Embora crianças e adolescentes não sejam os mais afetados, diretamente, pelo vírus, elas e eles são as vítimas ocultas da Covid-19, sofrendo de forma mais intensa as consequências da pandemia no médio e longo prazos.
Todos esses fatores atingiram, em especial, meninas e meninos que já viviam em situação de vulnerabilidade, ampliando as desigualdades. A pandemia mostrou que havia uma parcela importante da população que não era alcançada pelos cadastros dos programas de transferência de renda existentes.
Outra área fundamental é a educação. O longo tempo de fechamento das escolas e o isolamento social impactaram profundamente a aprendizagem, a saúde mental de crianças e adolescentes, e a proteção deles contra a violência.
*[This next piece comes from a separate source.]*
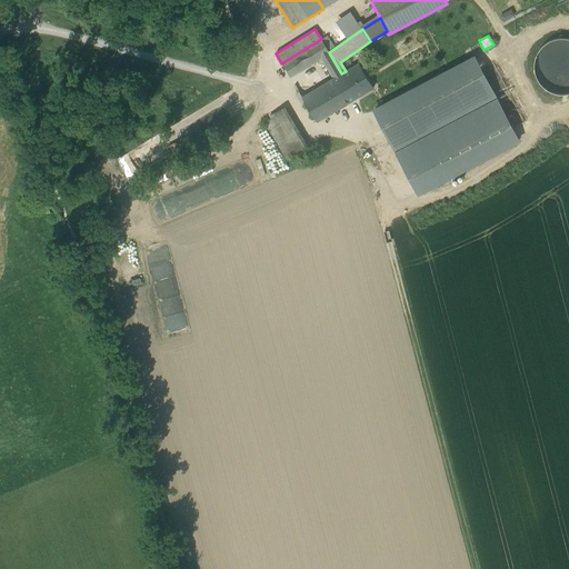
[(550,40),(542,46),(537,53),(533,62),(533,71),(537,80),(543,87),(551,92),(560,95),(568,92),(568,38),(559,38),(550,40)]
A pandemia da Covid-19 exacerbou, também, a necessidade de políticas públicas que garantam a cobertura universal de serviços de água e saneamento, cruciais para que a população possa manter hábitos de higiene, evitar o contágio pelo coronavírus e outras doenças, e cuidar da saúde. O mesmo vale para os serviços de saúde, pré e pós-natal, e para a imunização.
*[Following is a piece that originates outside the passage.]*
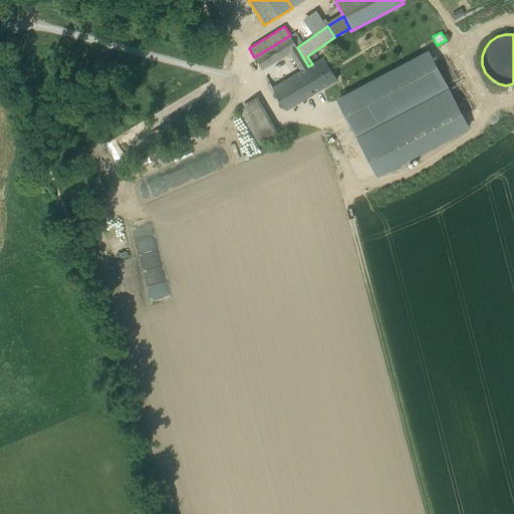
[(297,47),(290,35),(282,40),(288,49),(290,52),(301,70),(308,66),(297,47)]
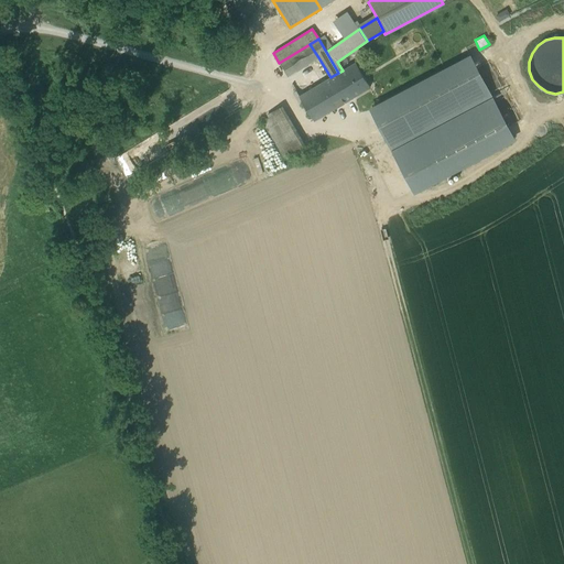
[(310,44),(279,63),(288,76),(311,62),(308,58),(316,54),(310,44)]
A violência contra meninas e meninos faz parte, ainda, dos temas que precisam estar na agenda. No Brasil, milhões de crianças nascem e crescem em territórios diretamente afetados pela violência, em especial a violência armada, com pouco acesso a serviços públicos, sujeitos a uma superposição de violações e privações de direitos. Por hora, mais de um adolescente ou criança é vítima de homicídio no País. O cenário se agravou ainda mais na pandemia, com meninas e meninos fora da escola, isolados em casa e longe da rede de proteção – muitos deles sofrendo com o impacto econômico da crise e sob risco de trabalho infantil.
Diante de todos esses desafios, o UNICEF apresenta seis temas que têm de estar na agenda municipal:

  1. Água, saneamento e higiene: Colocar o saneamento básico como investimento central para prevenir doenças e reduzir desigualdades
  2. Educação: Reabrir as escolas com segurança e investir na aprendizagem, porque fora da escola não pode
  3. Desenvolvimento infantil: Investir na primeira infância, uma das grandes janelas de oportunidades para o presente e o futuro
  4. Proteção contra a violência: Criar um pacto pela proteção de crianças e adolescentes contra a violência letal e outras violências
  5. Adolescência: Oferecer a cada adolescente oportunidades reais para criar um mundo melhor para si e para os outros
  6. Proteção social: Fazer da infância e da adolescência a grande prioridade do orçamento e das políticas públicas municipais

Mais que promessas, é preciso propostas, programas e ações concretas e mensuráveis que priorizem a infância e a adolescência. “É no município que meninas e meninos vivem, então é lá que se pode impactar diretamente a vida delas e deles. Os novos gestores e legisladores municipais, certamente, têm um grande desafio pela frente, mas estão diante de uma oportunidade única: colocar crianças e adolescentes como prioridade em cada município”, defende Florence.